Hanehalkı finansal varlıkların büyük bölümünü oluşturan tasarruf mevduatlarının, 2013'ün ikinci yarısından itibaren ağırlıklı olarak döviz tevdiat hesabı (DTH) kaynaklı artış gösterdiği belirtilen raporda, "2014 yılı mart ayı itibarıyla YP tasarruf mevduatı, hanehalkı finansal varlıklarının yaklaşık yüzde 25'ini oluşturmaktadır. TL'deki değer kaybı söz konusu varlıkların TL cinsinden tutarının yükselişine önemli bir katkı sağlamıştır. Ancak kur etkisi arındırılarak incelendiğinde de, YP tasarruf mevduatlarının büyüme hızında artış olduğu görülmektedir. Diğer taraftan, YP mevduattaki artışın önemli bir kısmının hanehalkının TL mevduatlarının bir kısmını para takası işlemleri ile ikame etmeleri nedeniyle arttığı bilinmektedir" denildi.
Raporda, reel sektörün kredi borçları ve ihraçlarını kapsayan toplam finansal yükümlülüklerinin 2009 yıl sonundan bu yana istikrarlı bir şekilde artığı ve söz konusu artış eğiliminin, yurt dışından daha çok yurt içine olan yükümlülüklerdeki artıştan kaynaklandığı ifade edildi.
Reel sektörün toplam yurt içi yükümlülüklerinin yüzde 90'ından fazlasını bankalardan kullanılan kredilerin oluşturduğu bilgisi verilen raporda, şunlar kaydedildi:
"2013 yılında yüksek bir oranda (yüzde 30) artan yurt içi bankalardan kullanılan Türk parası (TP) cinsi krediler, faizlerdeki yükselişe rağmen 2014'ün ilk çeyreğinde sınırlı bir gerileme göstermiştir. 2013 yılı mayıs ayından itibaren yükseliş eğilimine girmiş olan TP firma kredi faiz oranları, 2014 yılı mart ayı sonrasında ise bir miktar gerilemiştir... Reel sektör firmaları YP finansman ihtiyacını ağırlıklı olarak yurt içinden sağlamaktadır. Küçük ölçekli firmaların yurt dışı finansmana erişimlerinin kısıtlı olduğu da dikkate alındığında, yurt içi bankalar tarafından kullandırılan YP kredilerin sektörel dağılımı, firmaların YP borçluluğunun gelişimi hakkında önemli bilgiler vermektedir. Bu çerçevede, enerji sektöründe faaliyet gösteren firmaların YP kredilerden aldığı payın istikrarlı bir şekilde arttığı dikkati çekmektedir. Özelleştirme uygulamalarının ve yeni yatırımların enerji sektörünün uzun vadeli YP kredi kullanımını artırdığı düşünülmektedir. Konut satışlarının önemli ölçüde artış gösterdiği 2013 yılında inşaat ve emlak sektörlerinin de YP krediler içindeki payının arttığı görülmektedir. TP krediler içindeki payları artış gösteren tekstil ve taşımacılık sektörlerinde ise değişim görece olarak daha ılımlıdır."

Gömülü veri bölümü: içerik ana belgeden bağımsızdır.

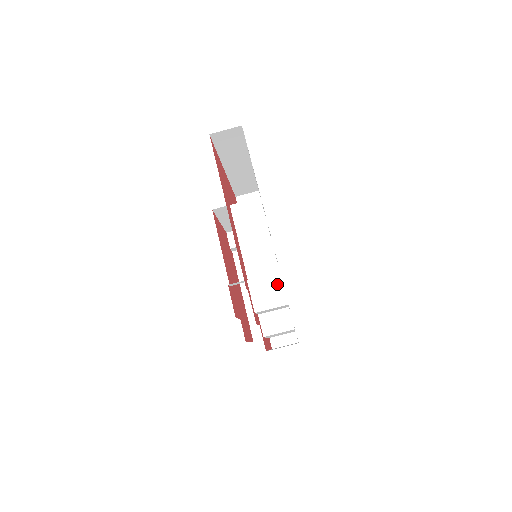
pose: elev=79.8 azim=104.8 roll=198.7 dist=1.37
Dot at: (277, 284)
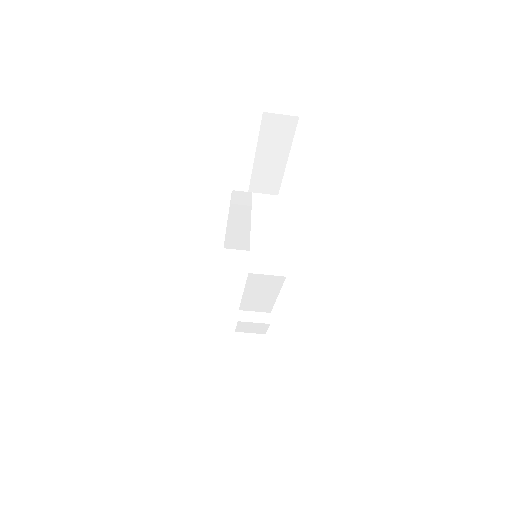
Dot at: (263, 327)
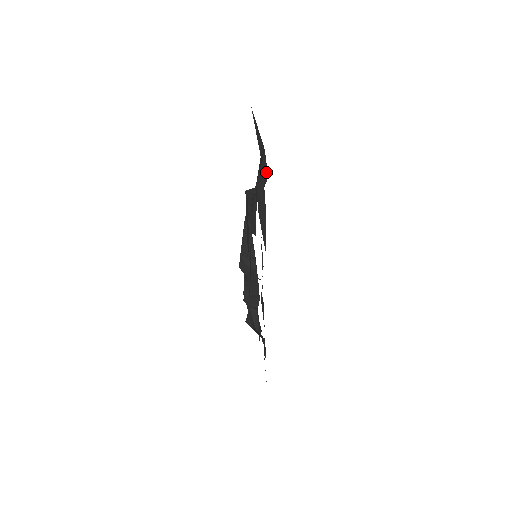
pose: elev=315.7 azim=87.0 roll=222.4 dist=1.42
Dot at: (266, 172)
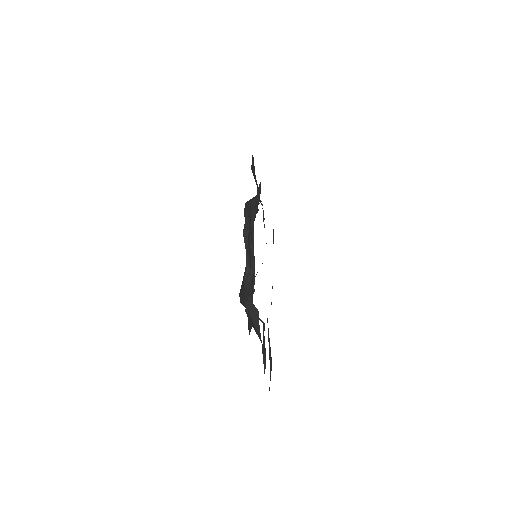
Dot at: (258, 188)
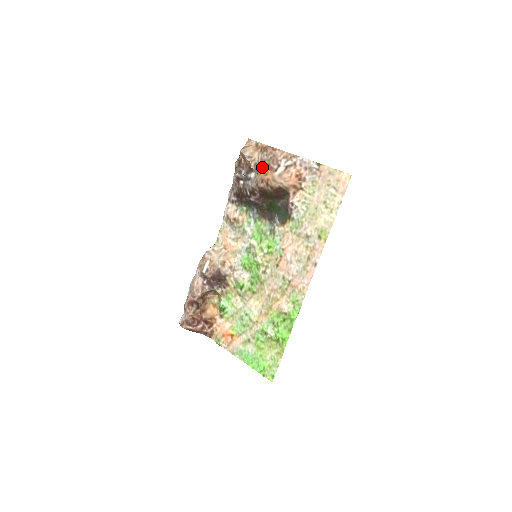
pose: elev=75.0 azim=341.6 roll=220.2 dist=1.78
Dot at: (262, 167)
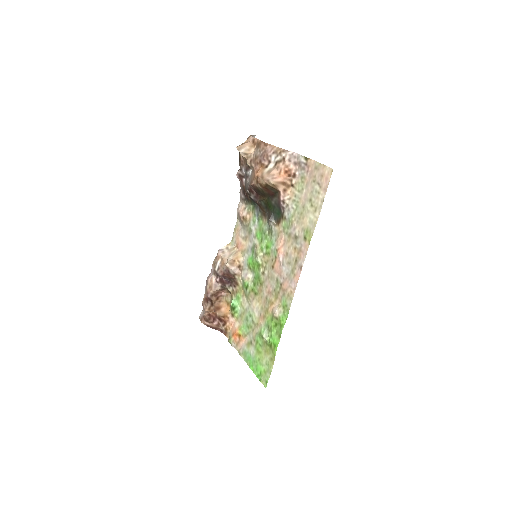
Dot at: (256, 164)
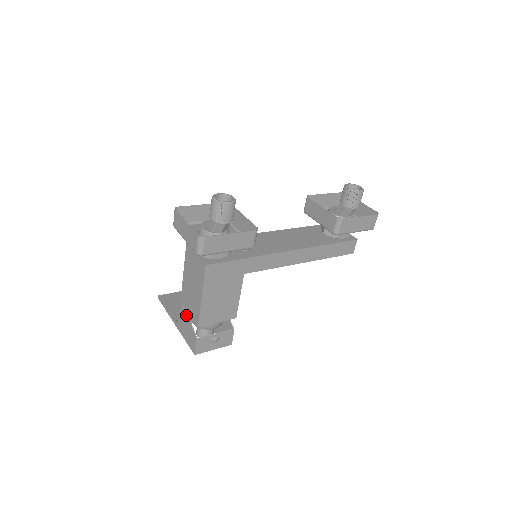
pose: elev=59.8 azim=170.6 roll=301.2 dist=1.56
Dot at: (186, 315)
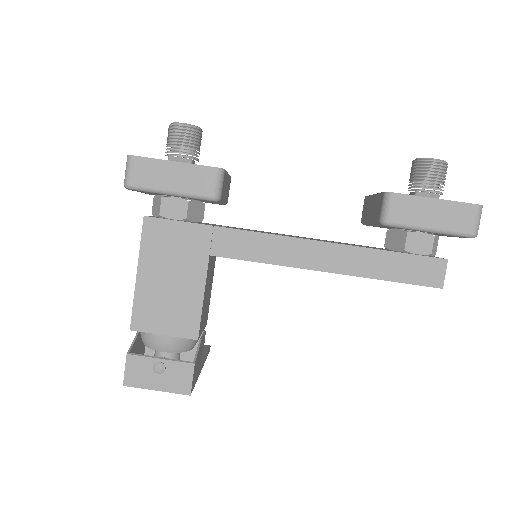
Dot at: occluded
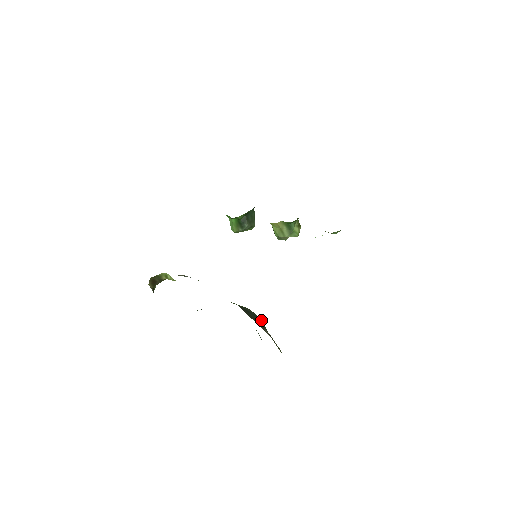
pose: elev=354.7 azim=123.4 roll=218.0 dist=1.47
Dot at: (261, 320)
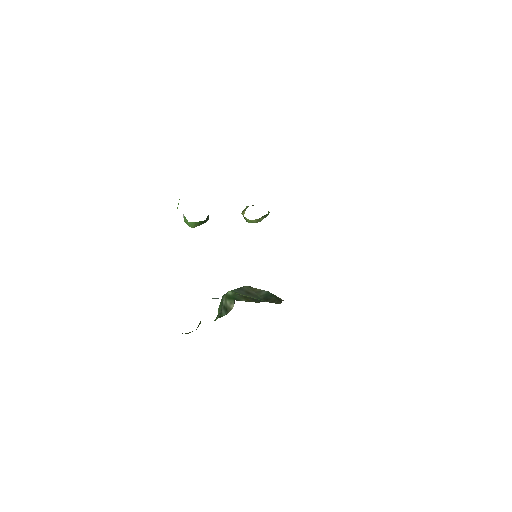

Raporda, reel sektörün yurt içi bankalardan kullandığı krediler içerisinde, TCMB tarafından Eximbank ve ticari bankalar aracılığıyla sağlanan ihracat reeskont kredilerinin de bulunduğu belirtilirken, "2014 yılında ihracat reeskont kredileri ağırlıklı olarak ana metal sanayi, tekstil sanayi ve elektrikli makine ve teçhizat sanayi ürünlerinin ihracatının finansmanında kullandırılmıştır" denildi.
Reel sektörün yurtiçi tahvil piyasalarına ve banka dışı finansal kesime olan yükümlülüklerinde önemli bir artış görülmediği belirtilen raporda, "Yarıdan fazlası TP cinsinden olan reel sektörün yurt içi yerleşik banka dışı finansal kuruluşlara olan yükümlülükleri, banka kredilerine paralel artış göstermektedir... Reel sektörün yurt dışına olan finansal borçları yurt içine göre çok daha sınırlı olup, 2013 yılında ihraçlar ve kısa vadeli krediler ile resmi kuruluşlardan sağlanan finansmanlara dayalı olarak artış göstermiştir. Reel sektörün yurt dışından sağladığı kredilerin büyük bölümü uzun vadeli olup, dış borç yenileme oranında herhangi bir olumsuzluk gözlenmemektedir" değerlendirmesi yapıldı.
- İstanbul
Son Dakika › Ekonomi › Tcmb Finansal İstikrar Raporu Açıklandı - Son Dakika
Masaüstü bildirimlerimize izin vererek en son haberleri, analizleri ve derinlemesine içerikleri hemen öğrenin.
Sizin düşünceleriniz neler ?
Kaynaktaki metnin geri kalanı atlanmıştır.